Every year I enjoy receiving Christmas greetings in the mail, but this year an atheist friend sent me something new: an Anti-Christmas card in which he gave us felicitations of the winter solstice, inviting us to join our pre-Christian forebears in celebrating its prospects. He takes a Nietzschean view of Christianity: it is a myth in which the spiritually and mentally weak take refuge, a platform from which to make cowardly and self-righteous assaults on those who have the courage to deny the truth of these fairy-stories and live in a demystified reality.
I am sympathetic to his charges, since I find them true from a perspective I understand, and do not find unreasonable, but have chosen not to adopt because I do not myself wish to be judged on my worst points. It is by no means difficult, however, to find representatives of Christianity against whom they are perfectly plausible. If someone concentrates his sight on these, defining the faith by its worst professors–who loom exceedingly large in the view of many through no fault of their own–then it is indeed every bad thing that so many wounded freethinkers accuse it of being.
I rarely find these people unlovely–in fact, the contrary has usually been true. Many of them seem full of love, not only for people, but for God’s other handiwork–and they are lovers of truth so far as they are able to perceive it as unconnected to orthodox religion. Are they really atheists? God knows, but I am not willing to affirm it. What does one say of someone whose encounters with professing Christians and their churches have left him cold or hostile, but who rejoices in justice, truth, goodness, and beauty so far as his prejudices allow him to perceive it?
St.

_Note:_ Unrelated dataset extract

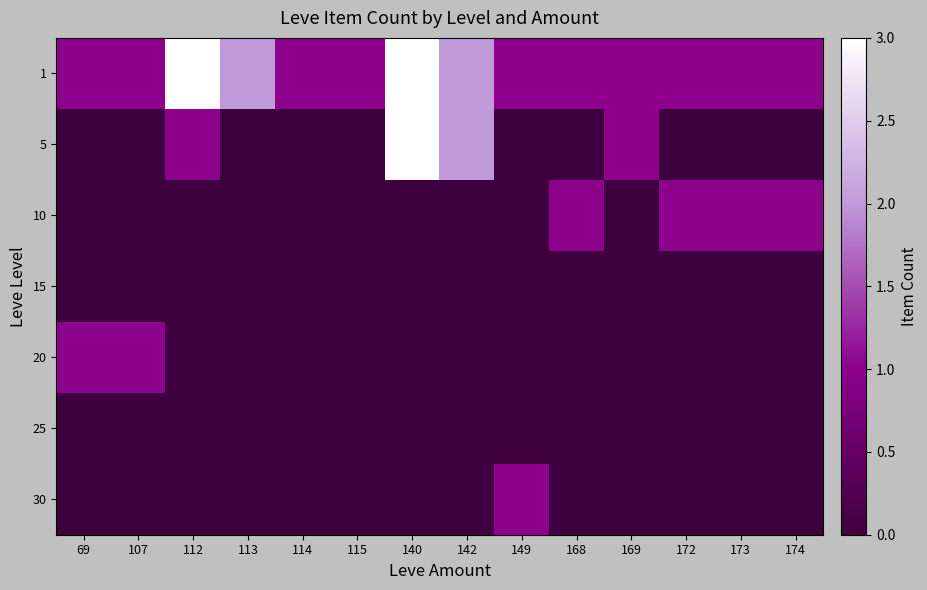

What is the difference between the highest and lowest values at 172?

1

Augustine said he would never have believed the gospel if the authority of the catholic Church had not influenced him to do so, but for many this authority has been obscured, the power, glory, beauty, and authority of the Church having been eclipsed by the flocks of mendicants, hucksters, and holy shows in its outer courts. Becoming atheists to their gospels is a necessary step to finding one’s way to God. While we cannot deny the fool the privilege of saying “No God” in his heart, the atheist as we can know him may not be a fool; indeed, we who profess Christ need to be especially careful that we do not become fools ourselves in our profession to know God, inclined as we are to make him over after our own images and worship what is in fact an idol.

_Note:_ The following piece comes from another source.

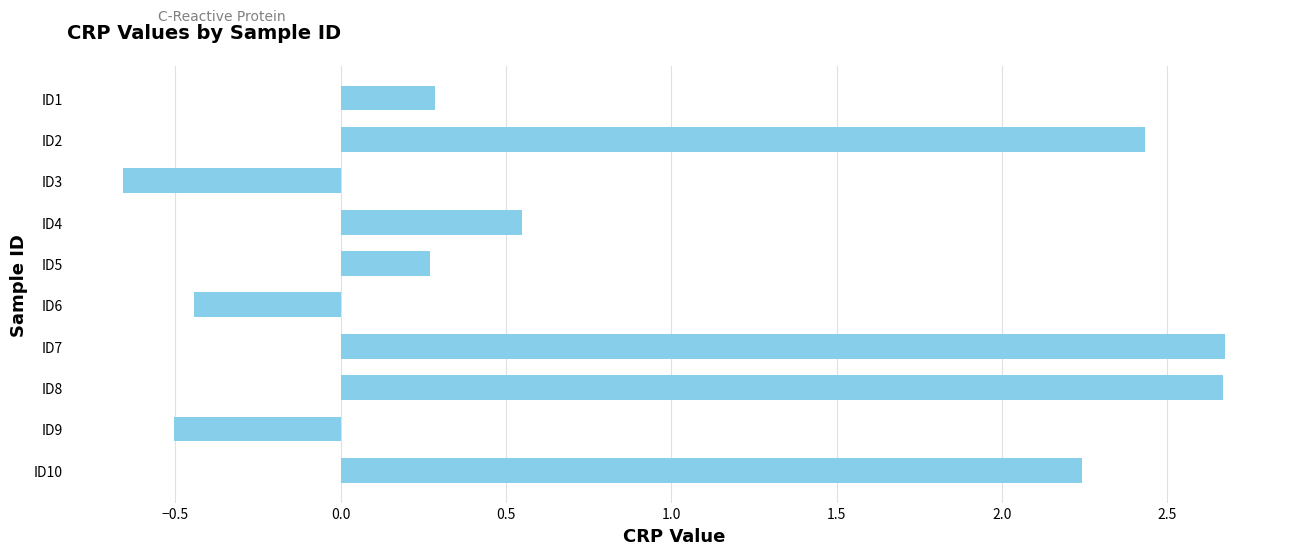

Which label corresponds to the smallest value in the chart?

ID3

For me the authority of the catholic Church has only been discoverable behind the churches. What has made it discoverable is my love of, and strong desire to play a part in, the Great Story from which all stories worth hearing come, of which I have written elsewhere. The Church is the Beautiful Princess whom the Handsome Prince went through death and fire to win. This story is not told only by the Bible–although that is the authoritative version which gives the central detail–but in variation (and sometimes only in part) by all the storytellers whose stories simple people such as I want to hear. The Prince returns to Ithaca, or Minas Tirith, or Hogwarts, or heaven, ruining his enemies and claiming his bride. This is the only story I want, and, like a little child on Mother’s knee, insist absolutely it be told right–with no “creative” work on the part of the storyteller, whose sole task is to pass it down accurately and uncorrupted.

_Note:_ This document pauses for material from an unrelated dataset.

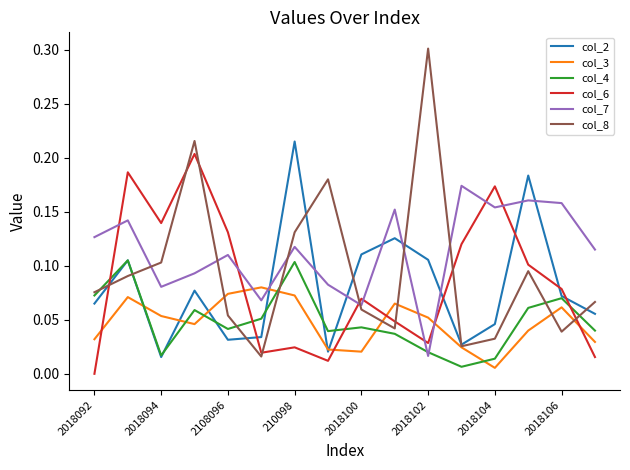

Which series has the largest range (max minus min)?

col_8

Now, there are certain requirements involved in being a Christian which are obnoxious to us worldly people naturally inclined to sin. But I hardly see how one could desire to do what is necessary to know Christ without loving him first (even when his name is not known), as the object of what Lewis called Sweet Desire–a mysterious and overwhelming longing, rooted in the Self by Grace, that goes far beyond and is far deeper than fear or respect or religious devotion or even much that is regarded as love. It is much more like strong sexual desire, its loss what is felt, and meant to be felt, at the end of every carnal exultation. It is what is found when a special gift of God allows us to consider, even for a brief moment, what our hearts desire–of what the place will be like where we want our pilgrimage to end. We cannot summon this of our own will; it comes as when a chime awakens the vision of “a far green country under a swift sunrise,” which then quickly recedes–and so it should, for it is not of this world, but a visitation from another.
There are “church” formulations of this understanding which are absolutely and formally correct: “The chief end of man is to glorify God and enjoy him forever” is one of the best. These generally leave me as cold as they do my atheist (or angry heretic) friends. But I have no problem whatever seeing the Lord Jesus Christ as the handsome Prince, the Church as his Bride, and wishing myself to be among his friends. For me, as well as perhaps for them, he needs translating out of church language before he can be translated back in, but once the translation has been made, then one can see it was the ancient voice of Mother Kirk in all her hidden glory that was speaking to us all along–yes, even in Homer.